[Recorded data]
============
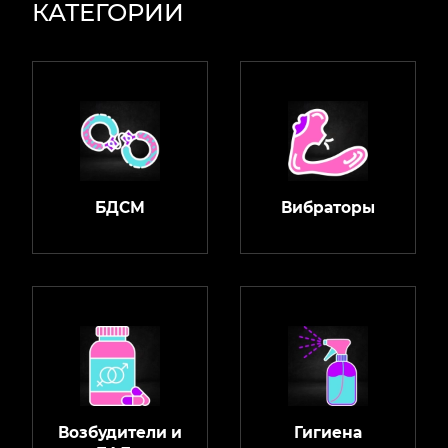
КАТЕГОРИИ
БДСМ
Вибраторы
Возбудители и
Гигиена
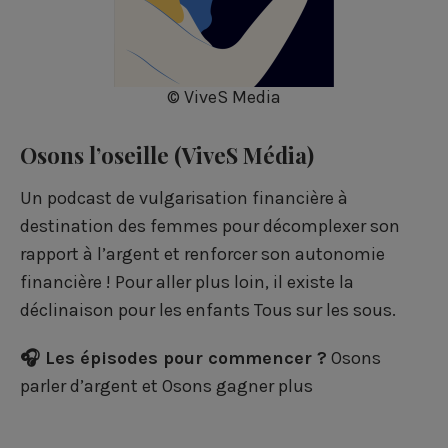
© ViveS Media
Osons l’oseille
(ViveS Média)
Un podcast de vulgarisation financière à
destination des femmes pour décomplexer son
rapport à l’argent et renforcer son autonomie
financière ! Pour aller plus loin, il existe la
déclinaison pour les enfants
Tous sur les sous
.
🎧 Les épisodes pour commencer ?
Osons
parler d’argent
et
Osons gagner plus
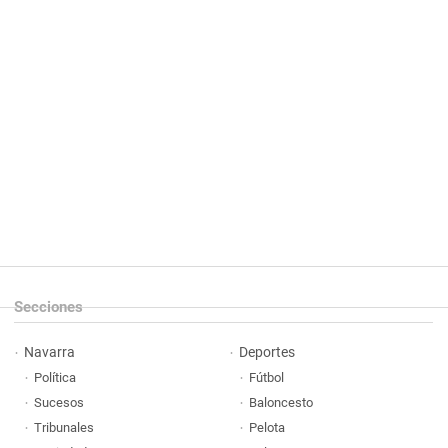
Secciones
Navarra
Deportes
Política
Fútbol
Sucesos
Baloncesto
Tribunales
Pelota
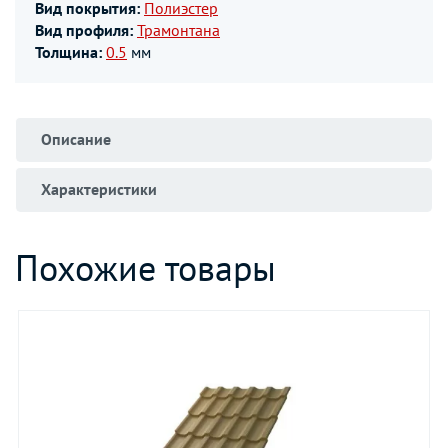
Вид покрытия:
Полиэстер
Вид профиля:
Трамонтана
Толщина:
0.5
мм
Описание
Характеристики
Похожие товары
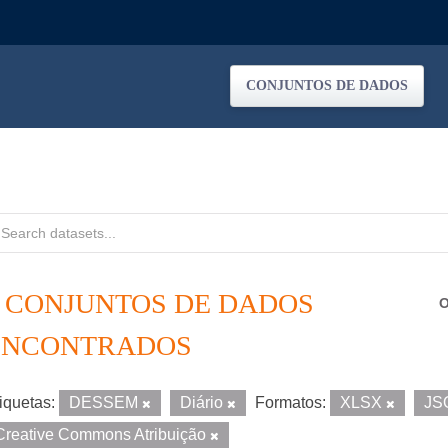
CONJUNTOS DE DADOS
2 CONJUNTOS DE DADOS
O
ENCONTRADOS
iquetas:
DESSEM
Diário
Formatos:
XLSX
JS
Creative Commons Atribuição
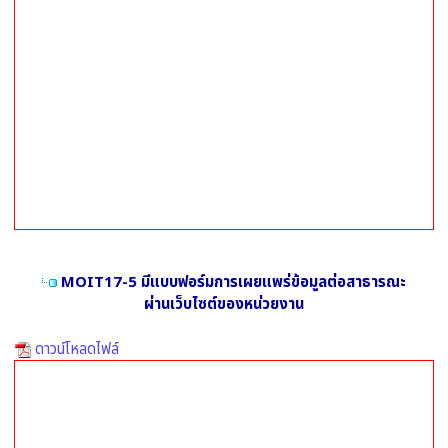
MOIT17-5 มีแบบฟอร์มการเผยแพร่ข้อมูลต่อสาธารณะ
ผ่านเว็บไซต์ของหน่วยงาน
ดาวน์โหลดไฟล์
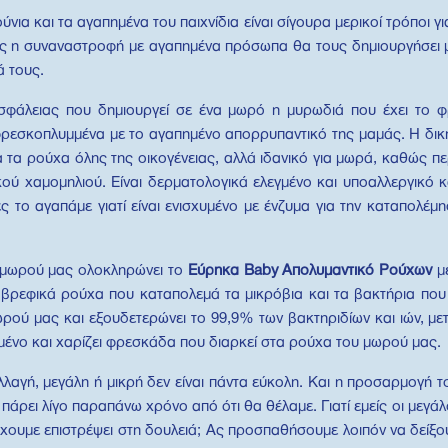
νια και τα αγαπημένα του παιχνίδια είναι σίγουρα μερικοί τρόποι γι
ίσης η συναναστροφή με αγαπημένα πρόσωπα θα τους δημιουργήσει 
ά τους.
σφάλειας που δημιουργεί σε ένα μωρό η μυρωδιά που έχει το 
φρεσκοπλυμμένα με το αγαπημένο απορρυπαντικό της μαμάς. Η δικ
 τα ρούχα όλης της οικογένειας, αλλά ιδανικό για μωρά, καθώς π
ικού χαμομηλιού. Είναι δερματολογικά ελεγμένο και υποαλλεργικό κ
δες το αγαπάμε γιατί είναι ενισχυμένο με ένζυμα για την καταπολ
υ μωρού μας ολοκληρώνει το
Εύρηκα
Baby
Απολυμαντικό Ρούχων
μ
α βρεφικά ρούχα που καταπολεμά τα μικρόβια και τα βακτήρια πο
μωρού μας και εξουδετερώνει το 99,9% των βακτηριδίων και ιών, με
μένο και χαρίζει φρεσκάδα που διαρκεί στα ρούχα του μωρού μας.
λαγή, μεγάλη ή μικρή δεν είναι πάντα εύκολη. Και η προσαρμογή 
 πάρει λίγο παραπάνω χρόνο από ότι θα θέλαμε. Γιατί εμείς οι μεγά
ς έχουμε επιστρέψει στη δουλειά; Ας προσπαθήσουμε λοιπόν να δεί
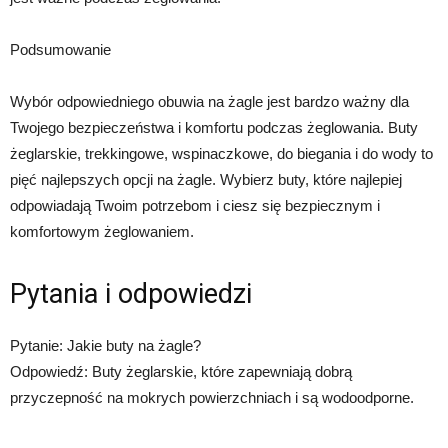
Podsumowanie
Wybór odpowiedniego obuwia na żagle jest bardzo ważny dla
Twojego bezpieczeństwa i komfortu podczas żeglowania. Buty
żeglarskie, trekkingowe, wspinaczkowe, do biegania i do wody to
pięć najlepszych opcji na żagle. Wybierz buty, które najlepiej
odpowiadają Twoim potrzebom i ciesz się bezpiecznym i
komfortowym żeglowaniem.
Pytania i odpowiedzi
Pytanie: Jakie buty na żagle?
Odpowiedź: Buty żeglarskie, które zapewniają dobrą
przyczepność na mokrych powierzchniach i są wodoodporne.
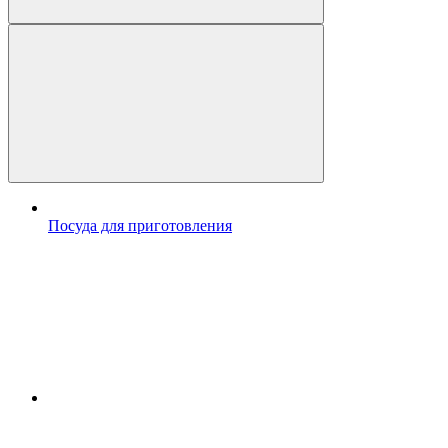
Посуда для приготовления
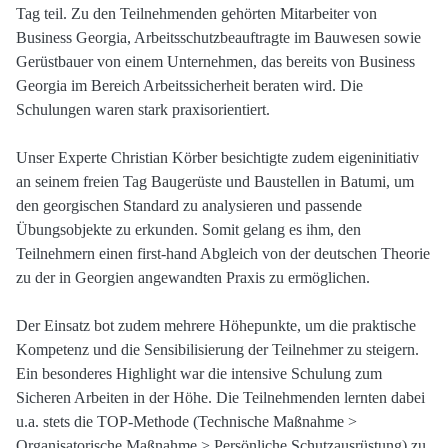
Tag teil. Zu den Teilnehmenden gehörten Mitarbeiter von
Business Georgia, Arbeitsschutzbeauftragte im Bauwesen sowie
Gerüstbauer von einem Unternehmen, das bereits von Business
Georgia im Bereich Arbeitssicherheit beraten wird. Die
Schulungen waren stark praxisorientiert.
Unser Experte Christian Körber besichtigte zudem eigeninitiativ
an seinem freien Tag Baugerüste und Baustellen in Batumi, um
den georgischen Standard zu analysieren und passende
Übungsobjekte zu erkunden. Somit gelang es ihm, den
Teilnehmern einen first-hand Abgleich von der deutschen Theorie
zu der in Georgien angewandten Praxis zu ermöglichen.
Der Einsatz bot zudem mehrere Höhepunkte, um die praktische
Kompetenz und die Sensibilisierung der Teilnehmer zu steigern.
Ein besonderes Highlight war die intensive Schulung zum
Sicheren Arbeiten in der Höhe. Die Teilnehmenden lernten dabei
u.a. stets die TOP-Methode (Technische Maßnahme >
Organisatorische Maßnahme > Persönliche Schutzausrüstung) zu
============
Task requirements
The reply has to reproduce every line above verbatim and contain no pictures.

Task result
КАТЕГОРИИ
БДСМ
Вибраторы
Возбудители и
Гигиена
© ViveS Media
Osons l’oseille
(ViveS Média)
Un podcast de vulgarisation financière à
destination des femmes pour décomplexer son
rapport à l’argent et renforcer son autonomie
financière ! Pour aller plus loin, il existe la
déclinaison pour les enfants
Tous sur les sous
.
🎧 Les épisodes pour commencer ?
Osons
parler d’argent
et
Osons gagner plus
Secciones
Navarra
Deportes
Política
Fútbol
Sucesos
Baloncesto
Tribunales
Pelota
Вид покрытия:
Полиэстер
Вид профиля:
Трамонтана
Толщина:
0.5
мм
Описание
Характеристики
Похожие товары
CONJUNTOS DE DADOS
2 CONJUNTOS DE DADOS
O
ENCONTRADOS
iquetas:
DESSEM
Diário
Formatos:
XLSX
JS
Creative Commons Atribuição
MOIT17-5 มีแบบฟอร์มการเผยแพร่ข้อมูลต่อสาธารณะ
ผ่านเว็บไซต์ของหน่วยงาน
ดาวน์โหลดไฟล์
νια και τα αγαπημένα του παιχνίδια είναι σίγουρα μερικοί τρόποι γι
ίσης η συναναστροφή με αγαπημένα πρόσωπα θα τους δημιουργήσει 
ά τους.
σφάλειας που δημιουργεί σε ένα μωρό η μυρωδιά που έχει το 
φρεσκοπλυμμένα με το αγαπημένο απορρυπαντικό της μαμάς. Η δικ
 τα ρούχα όλης της οικογένειας, αλλά ιδανικό για μωρά, καθώς π
ικού χαμομηλιού. Είναι δερματολογικά ελεγμένο και υποαλλεργικό κ
δες το αγαπάμε γιατί είναι ενισχυμένο με ένζυμα για την καταπολ
υ μωρού μας ολοκληρώνει το
Εύρηκα
Baby
Απολυμαντικό Ρούχων
μ
α βρεφικά ρούχα που καταπολεμά τα μικρόβια και τα βακτήρια πο
μωρού μας και εξουδετερώνει το 99,9% των βακτηριδίων και ιών, με
μένο και χαρίζει φρεσκάδα που διαρκεί στα ρούχα του μωρού μας.
λαγή, μεγάλη ή μικρή δεν είναι πάντα εύκολη. Και η προσαρμογή 
 πάρει λίγο παραπάνω χρόνο από ότι θα θέλαμε. Γιατί εμείς οι μεγά
ς έχουμε επιστρέψει στη δουλειά; Ας προσπαθήσουμε λοιπόν να δεί
Podsumowanie
Wybór odpowiedniego obuwia na żagle jest bardzo ważny dla
Twojego bezpieczeństwa i komfortu podczas żeglowania. Buty
żeglarskie, trekkingowe, wspinaczkowe, do biegania i do wody to
pięć najlepszych opcji na żagle. Wybierz buty, które najlepiej
odpowiadają Twoim potrzebom i ciesz się bezpiecznym i
komfortowym żeglowaniem.
Pytania i odpowiedzi
Pytanie: Jakie buty na żagle?
Odpowiedź: Buty żeglarskie, które zapewniają dobrą
przyczepność na mokrych powierzchniach i są wodoodporne.
Посуда для приготовления
Tag teil. Zu den Teilnehmenden gehörten Mitarbeiter von
Business Georgia, Arbeitsschutzbeauftragte im Bauwesen sowie
Gerüstbauer von einem Unternehmen, das bereits von Business
Georgia im Bereich Arbeitssicherheit beraten wird. Die
Schulungen waren stark praxisorientiert.
Unser Experte Christian Körber besichtigte zudem eigeninitiativ
an seinem freien Tag Baugerüste und Baustellen in Batumi, um
den georgischen Standard zu analysieren und passende
Übungsobjekte zu erkunden. Somit gelang es ihm, den
Teilnehmern einen first-hand Abgleich von der deutschen Theorie
zu der in Georgien angewandten Praxis zu ermöglichen.
Der Einsatz bot zudem mehrere Höhepunkte, um die praktische
Kompetenz und die Sensibilisierung der Teilnehmer zu steigern.
Ein besonderes Highlight war die intensive Schulung zum
Sicheren Arbeiten in der Höhe. Die Teilnehmenden lernten dabei
u.a. stets die TOP-Methode (Technische Maßnahme >
Organisatorische Maßnahme > Persönliche Schutzausrüstung) zu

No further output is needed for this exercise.